3.2.10

MIS EN SCENE.

Desde ontem tenho um novo vizinho. O sujeito, que nos cumprimenta quando passamos por ele resolveu se instalar na entrada de uma passagem que liga a rua lateral do prédio onde estou morando com a da entrada principal. De manhã cedo, quando saio para ir ao curso ele já está de pé, dobrou seus pertences, encostou seu colchão na parede e saúda todo mundo. Sua cama é como um saco de dormir, com zíper e tela para respirar. O número de gente que vive na rua aqui em Paris é muito grande, bem como de tipos que falam sozinhos enquanto caminham ou no metrô. Hoje quando voltava para casa observei um sujeito que fazia anotações num pequeno bloco.

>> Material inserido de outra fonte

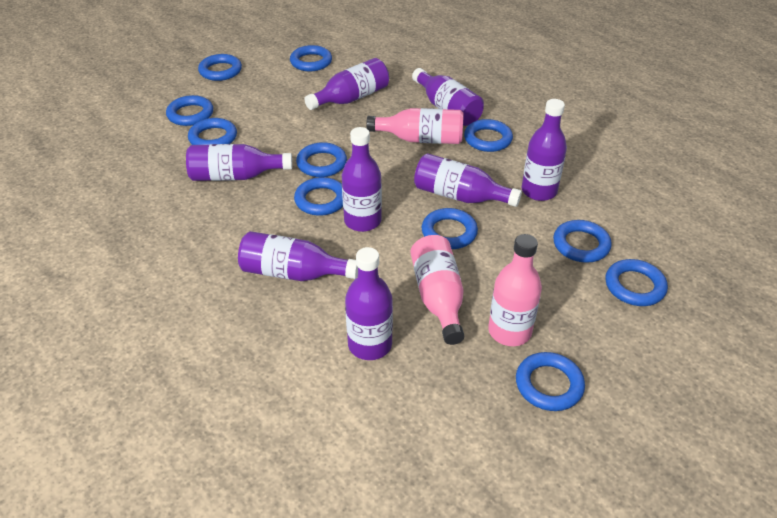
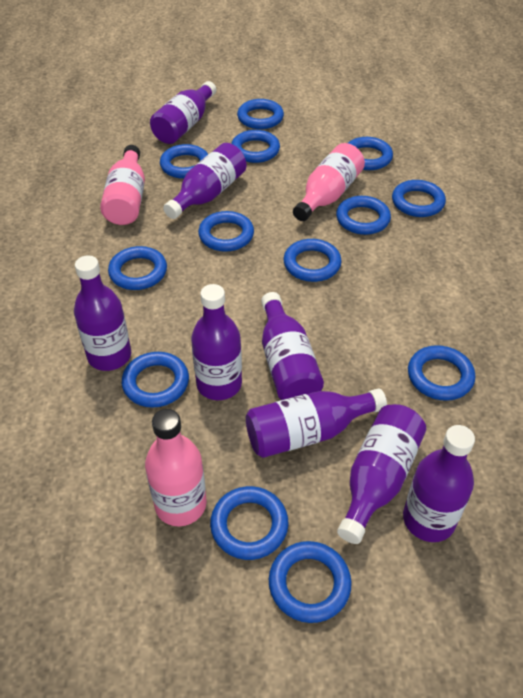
blue ring: 11 -> 13

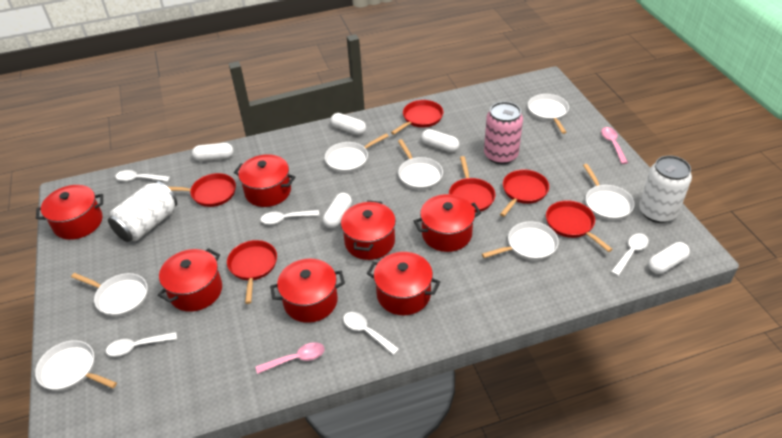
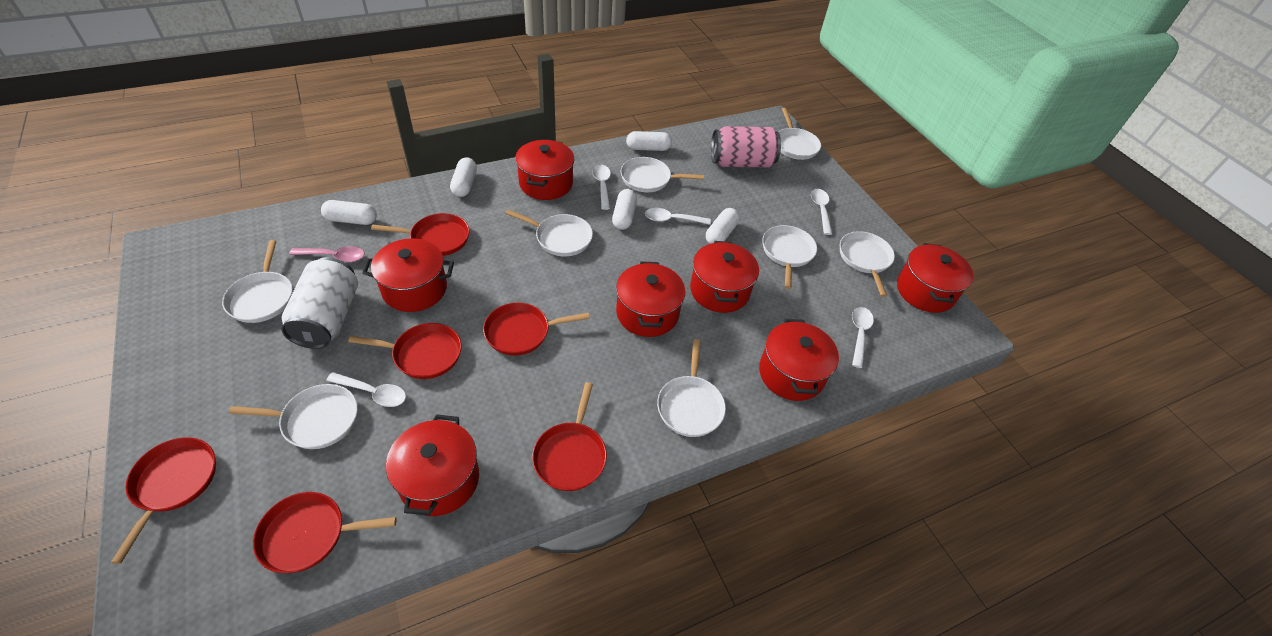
pink spoon: 2 -> 1
white can: 2 -> 1
white pan: 7 -> 8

Suas anotações eram traços, como um desses quadros gráficos que demonstram por exemplo o acréscimo ou a variação da inflação. Mais nada. Nenhum número, ou palavra. Riscos para cima e para baixo.


Ontem assisti a uma aula de história da arte na Sorbonne. O professor, um sujeito de meia idade, não se deixou incomodar com dois alunos que se ocupavam com seus celulares. Calmamente, com sua voz de veludo, explicou a pintura Flamenga de Pieter Brueghel, fez anotações no quadro negro e a projeção de um filme. Quase no final da aula passou a fazer perguntas. Escolheu exatamente os sujeitos que haviam se distraído com os teclados de seus telefones. Blasé, bem despachado e sem alterar o tom da voz, expôs a ignorância dos rapazes. Depois agradeceu a quem ouviu suas explicações e encerrou a aula. Foi aplaudido por quase todos alunos, exceto pelos dois, que voltaram a fuçar os teclados de seus celulares.